Without any pictures, reproduce exactly the lines running from the line containing "hfov_deg: 57.2" through the end of the entries.
BEGIN Records to use
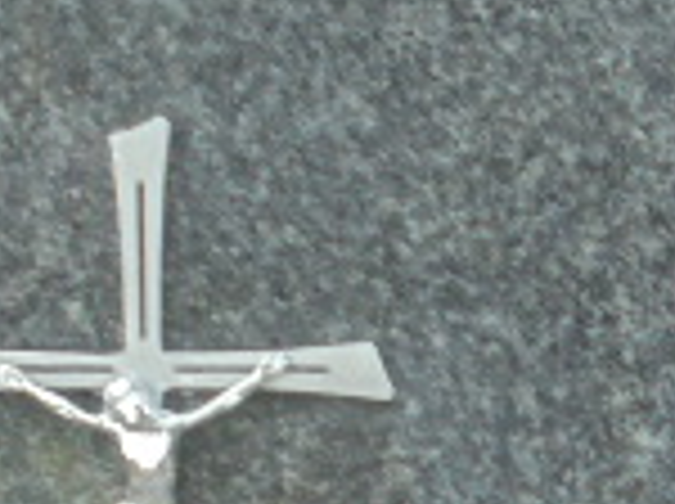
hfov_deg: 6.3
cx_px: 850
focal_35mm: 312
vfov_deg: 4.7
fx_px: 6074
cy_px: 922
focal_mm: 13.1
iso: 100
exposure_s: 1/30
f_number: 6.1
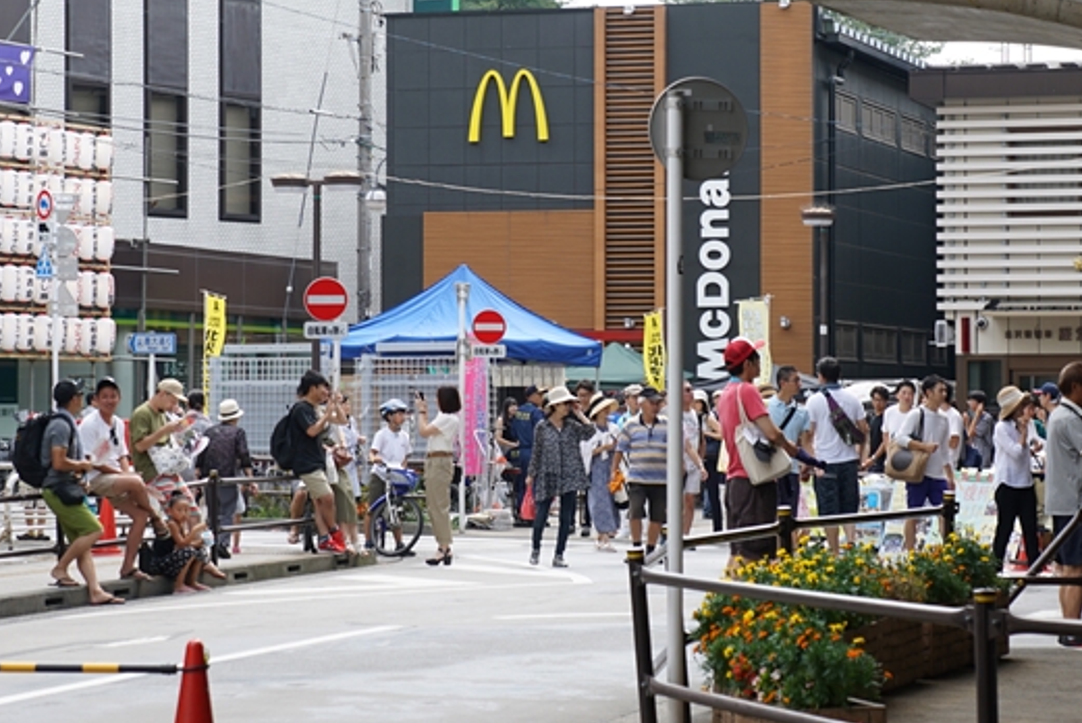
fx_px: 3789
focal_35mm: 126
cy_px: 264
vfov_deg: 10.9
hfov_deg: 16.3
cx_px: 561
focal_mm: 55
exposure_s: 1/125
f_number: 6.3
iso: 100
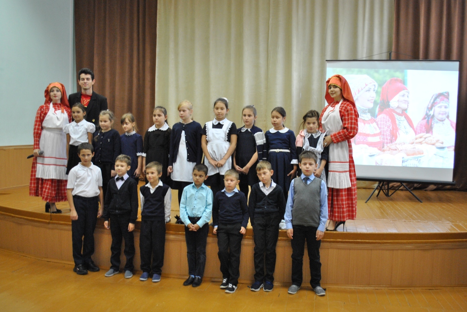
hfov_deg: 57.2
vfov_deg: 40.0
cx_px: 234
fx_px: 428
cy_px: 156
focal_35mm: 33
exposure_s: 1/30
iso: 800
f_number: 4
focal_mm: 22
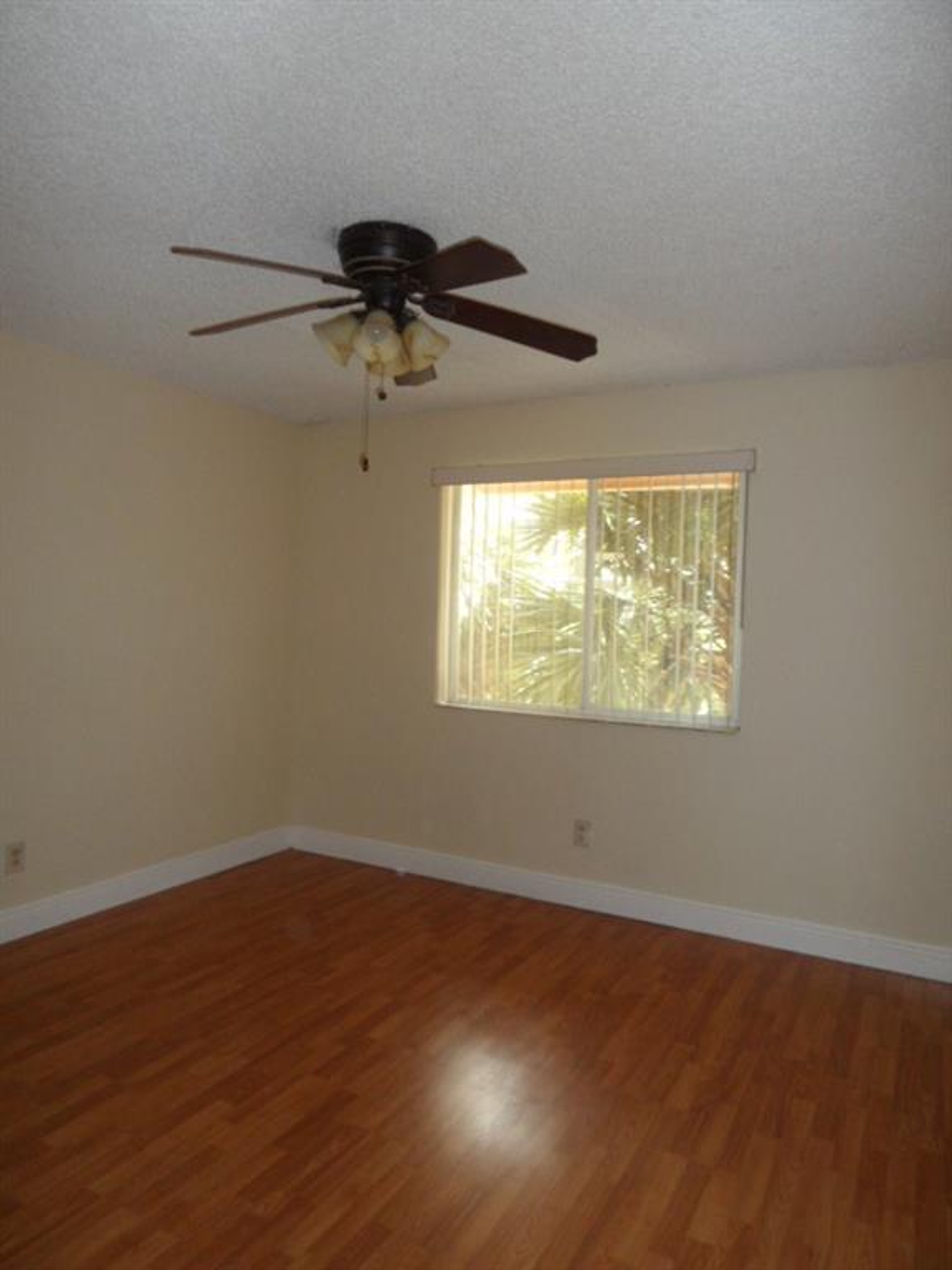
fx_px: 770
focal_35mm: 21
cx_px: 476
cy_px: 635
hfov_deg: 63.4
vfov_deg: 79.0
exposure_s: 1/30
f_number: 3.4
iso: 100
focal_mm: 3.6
END Records to use
## [Solution]
hfov_deg: 57.2
vfov_deg: 40.0
cx_px: 234
fx_px: 428
cy_px: 156
focal_35mm: 33
exposure_s: 1/30
iso: 800
f_number: 4
focal_mm: 22
fx_px: 770
focal_35mm: 21
cx_px: 476
cy_px: 635
hfov_deg: 63.4
vfov_deg: 79.0
exposure_s: 1/30
f_number: 3.4
iso: 100
focal_mm: 3.6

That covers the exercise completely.